We anticipate that one of the outcomes of our methodological research program, which will be an important part of our education and dissemination mission, will be the production of software and programs for genetic and bioinformatic analysis that will be disseminated via the internet, e.g., WinBUGS files for cladistic analysis. Professor Robert Elston, a consultant to the PhAT, has a great deal of experience in the production and dissemintion of software for genetic analysis (his group produces the most widely used software package for genetic analysis in the world, the S.A.G.E. program . In addition to our own production and dissemination of software, it is possible that some of our methodological innovations will be directly incorporated into S.A.G.E. Software produced by our Center will be guided by the following principles: portability to major computer architectures, comprehensive and clear documentation, and user friendliness. Software will be distributed via the PhAT website.

LJ Palmer
18 December 2001

References cited
  • Collins A, Lonjou C, Morton NE. Genetic epidemiology of single-nucleotide polymorphisms. Proc Natl Acad Sci U S A 1999;96:15173-15177.
  • Collins A, Morton NE. Mapping a disease locus by allelic association. Proc Natl Acad Sci U S A 1998;95:1741-1745.
  • Excoffier L, Slatkin M. Maximum-likelihood estimation of molecular haplotype frequencies in a diploid population. Mol Biol Evol 1995;12:921-927.
  • Guo SW, Thompson EA. Performing the exact test of Hardy-Weinberg proportion for multiple alleles. Biometrics 1992;48:361-372.
  • Hosmer D, Lemeshow S. Series in Probability and Mathematical Statistics. Wiley: New York, 1989.

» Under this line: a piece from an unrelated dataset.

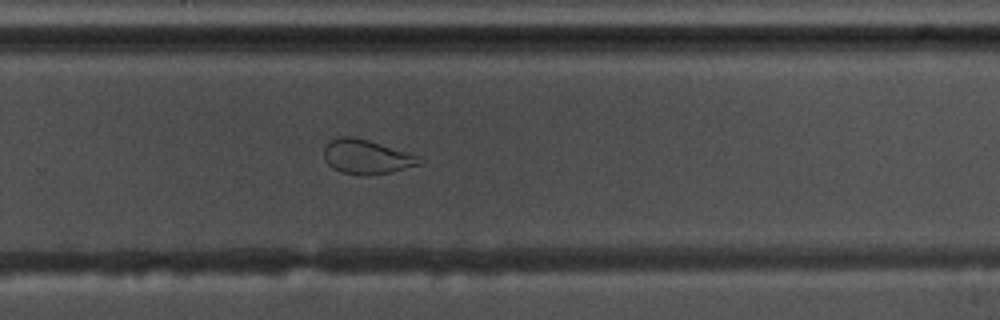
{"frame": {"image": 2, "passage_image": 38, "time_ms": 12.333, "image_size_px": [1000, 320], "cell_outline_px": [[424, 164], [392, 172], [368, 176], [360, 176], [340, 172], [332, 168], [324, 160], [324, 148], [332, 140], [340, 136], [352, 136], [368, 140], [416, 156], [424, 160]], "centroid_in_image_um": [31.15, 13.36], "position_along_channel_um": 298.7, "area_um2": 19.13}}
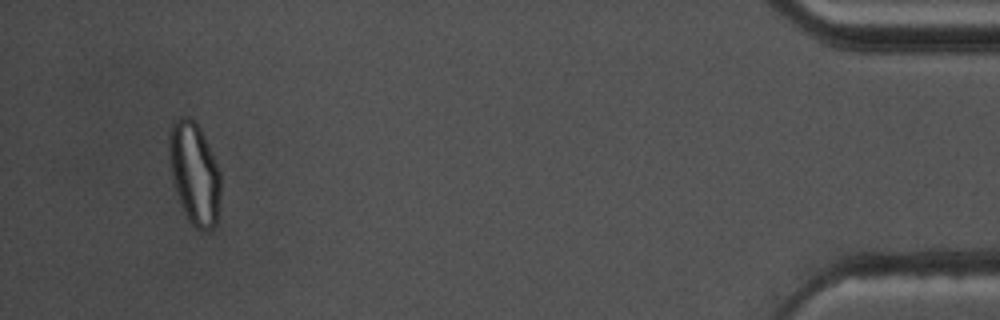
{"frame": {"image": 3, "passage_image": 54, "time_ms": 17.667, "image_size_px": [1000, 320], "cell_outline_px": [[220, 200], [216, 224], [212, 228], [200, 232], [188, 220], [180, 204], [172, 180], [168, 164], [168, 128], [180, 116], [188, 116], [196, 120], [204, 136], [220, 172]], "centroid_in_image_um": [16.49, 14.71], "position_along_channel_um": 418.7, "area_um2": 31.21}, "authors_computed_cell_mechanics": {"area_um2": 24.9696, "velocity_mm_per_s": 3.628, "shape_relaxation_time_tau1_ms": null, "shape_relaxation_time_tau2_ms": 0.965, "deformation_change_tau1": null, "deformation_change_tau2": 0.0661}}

  • Jorde L. Linkage disequilibrium as a gene-mapping tool [editorial; comment]. Am J Hum Genet 1995;56:11-14.
  • Jorde LB, Watkins WS, Carlson M, Groden J, Albertsen H, Thliveris A, Leppert M. Linkage disequilibrium predicts physical distance in the adenomatous polyposis coli region. Am J Hum Genet 1994;54:884-898.
  • Khoury M, Beaty T, Cohen B. Fundamentals of genetic epidemiology Oxford University Press: Oxford, 1993; p 383.

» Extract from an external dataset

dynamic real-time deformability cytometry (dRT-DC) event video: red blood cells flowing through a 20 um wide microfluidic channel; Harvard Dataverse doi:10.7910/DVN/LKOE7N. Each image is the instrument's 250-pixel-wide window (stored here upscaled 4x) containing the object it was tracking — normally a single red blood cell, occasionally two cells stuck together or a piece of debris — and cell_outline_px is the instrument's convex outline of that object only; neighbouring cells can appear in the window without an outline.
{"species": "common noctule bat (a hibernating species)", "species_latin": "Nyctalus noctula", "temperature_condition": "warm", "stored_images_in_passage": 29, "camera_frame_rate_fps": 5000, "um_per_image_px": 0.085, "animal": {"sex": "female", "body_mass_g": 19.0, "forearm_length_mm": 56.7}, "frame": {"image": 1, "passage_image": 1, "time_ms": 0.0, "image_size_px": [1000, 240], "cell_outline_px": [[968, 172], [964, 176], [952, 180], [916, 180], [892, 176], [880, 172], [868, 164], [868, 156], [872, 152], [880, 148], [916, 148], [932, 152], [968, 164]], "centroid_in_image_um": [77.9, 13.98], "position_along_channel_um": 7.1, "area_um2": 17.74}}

  • Lander E, Kruglyak L. Genetic dissection of complex traits: guidelines for interpreting and reporting linkage results. Nature Genet 1995;11:241-247.

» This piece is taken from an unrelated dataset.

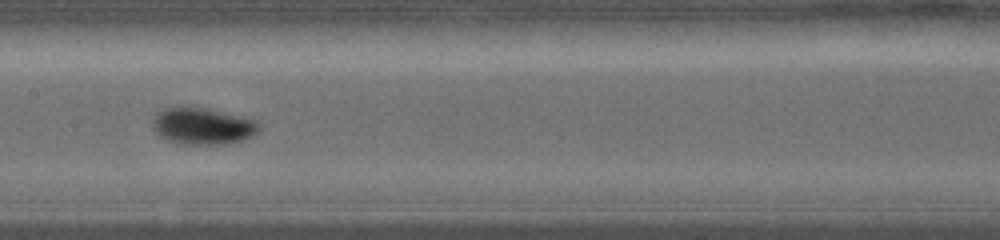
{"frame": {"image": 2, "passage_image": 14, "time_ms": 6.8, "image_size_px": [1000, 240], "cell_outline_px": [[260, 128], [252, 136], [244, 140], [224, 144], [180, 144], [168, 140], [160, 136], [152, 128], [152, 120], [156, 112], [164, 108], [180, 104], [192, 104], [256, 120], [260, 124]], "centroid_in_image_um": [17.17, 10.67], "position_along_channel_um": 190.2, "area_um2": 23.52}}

  • Lander E, Schork N. Genetic dissection of complex traits. Science 1994;265:2037-2048.
  • Long AD, Langley CH. The power of association studies to detect the contribution of candidate genetic loci to variation in complex traits. Genome Res 1999;9:720-731.
  • Olson JM, Witte JS, Elston R. Genetic mapping of complex traits. Stat Med 1999;18:2961-2981.
  • Palmer LJ, Cookson WOCM. Using Single Nucleotide Polymorphisms (SNPs) as a means to understanding the pathophysiology of asthma. Respiratory Research 2001;2:102-112.
  • Risch NJ. Searching for genetic determinants in the new millennium. Nature 2000;405:847-856.
  • Slatkin M, Excoffier L. Testing for linkage disequilibrium in genotypic data using the Expectation-Maximization algorithm. Heredity 1996;76:377-383.
  • Terwilliger JD, Goring HH. Gene mapping in the 20th and 21st centuries: statistical methods, data analysis, and experimental design. Hum Biol 2000;72:63-132.
  • Weeks D, Lathrop G. Polygenic disease: methods for mapping complex disease traits. TIG 1995;11:513-519.